Additionally, TV watching and Internet shopping are closely linked, with more than half (58 percent) of consumers shopping at home while watching TV, and 47 percent of consumers learning about products, special sales and shopping news on TV.

The survey also revealed that shopping at work is significant, with 37 percent of consumers admitting to shopping while at work--overall, 4:00–9:00 p.m. is the peak time for online shopping.

"Most retailers are not delivering an optimal mobile experience derived from shopper intelligence that helps shoppers get to the items they are looking for more quickly, Rodney Mason, group vice president of marketing at Blackhawk Engagement Solutions, told eWEEK.“Most phones are not always in a WiFi footprint and wireless carrier speeds are significantly slower than WiFi."

Mason noted another sticking point is that while point of sale (POS) systems are upgrading, retailers are playing catch up and are missing significant opportunities for a streamlined shopper experience.

Forty-two percent of consumers have used special promotions they found on social media and 89 percent of shoppers that follow brands want special offers from those brands, according to the report.

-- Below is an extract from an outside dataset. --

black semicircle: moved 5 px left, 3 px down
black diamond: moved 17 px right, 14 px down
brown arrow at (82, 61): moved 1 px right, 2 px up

The findings also indicate future trends, with 54 percent of all shoppers likely to use a mobile wallet over a traditional wallet if it is accepted everywhere.

Twenty percent of respondents said they would stop carrying a traditional wallet altogether if mobile payments were accepted everywhere and mobile ID was accepted in place of traditional ID.

When it comes to taking advantage of promotional offers, the digital delivery method most used is email (73 percent), followed by social media (42 percent), text (37 percent) and shopping apps (36 percent).

However, the report suggested that connecting seamlessly across in-store and online is still imperfect.

More than a third (37 percent) of shoppers said they have experienced in-store redemption problems with text promotions and 35 percent have experienced problems with email promotions.

Mason said in the future, shopper data and proximity intelligence would help shoppers more quickly find what they are looking for at the prices they want to pay online and in-store, and would also streamline the in-store and online experiences and simplify how consumers shop and pay.

"For example, a shopper has gift cards loaded in their phone," he said. "Their mobile wallet will tell them not only how they can get the most value for items they are interested in at stores they already have gift cards for, it will also tell them which ones they might exchange based on their shopping patterns to maximize their buying power at any given moment in time."